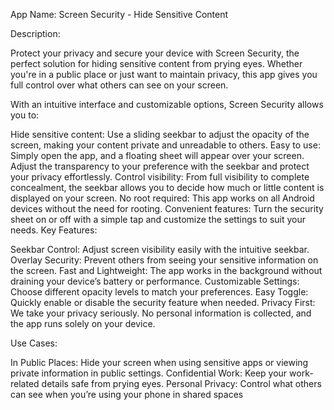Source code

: App Name: Screen Security - Hide Sensitive Content

Description:

Protect your privacy and secure your device with Screen Security, the perfect solution for hiding sensitive content from prying eyes. Whether you're in a public place or just want to maintain privacy, this app gives you full control over what others can see on your screen.

With an intuitive interface and customizable options, Screen Security allows you to:

Hide sensitive content: Use a sliding seekbar to adjust the opacity of the screen, making your content private and unreadable to others.
Easy to use: Simply open the app, and a floating sheet will appear over your screen. Adjust the transparency to your preference with the seekbar and protect your privacy effortlessly.
Control visibility: From full visibility to complete concealment, the seekbar allows you to decide how much or little content is displayed on your screen.
No root required: This app works on all Android devices without the need for rooting.
Convenient features: Turn the security sheet on or off with a simple tap and customize the settings to suit your needs.
Key Features:

Seekbar Control: Adjust screen visibility easily with the intuitive seekbar.
Overlay Security: Prevent others from seeing your sensitive information on the screen.
Fast and Lightweight: The app works in the background without draining your device’s battery or performance.
Customizable Settings: Choose different opacity levels to match your preferences.
Easy Toggle: Quickly enable or disable the security feature when needed.
Privacy First: We take your privacy seriously. No personal information is collected, and the app runs solely on your device.

Use Cases:

In Public Places: Hide your screen when using sensitive apps or viewing private information in public settings.
Confidential Work: Keep your work-related details safe from prying eyes.
Personal Privacy: Control what others can see when you’re using your phone in shared spaces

+ + + + +

Your answer should be the lines above from the one containing "Fast and Lightweight: The" through the one containing "Customizable Settings: Choose", copied exactly and with both ends kept.

WRITTEN ANSWER:
Fast and Lightweight: The app works in the background without draining your device’s battery or performance.
Customizable Settings: Choose different opacity levels to match your preferences.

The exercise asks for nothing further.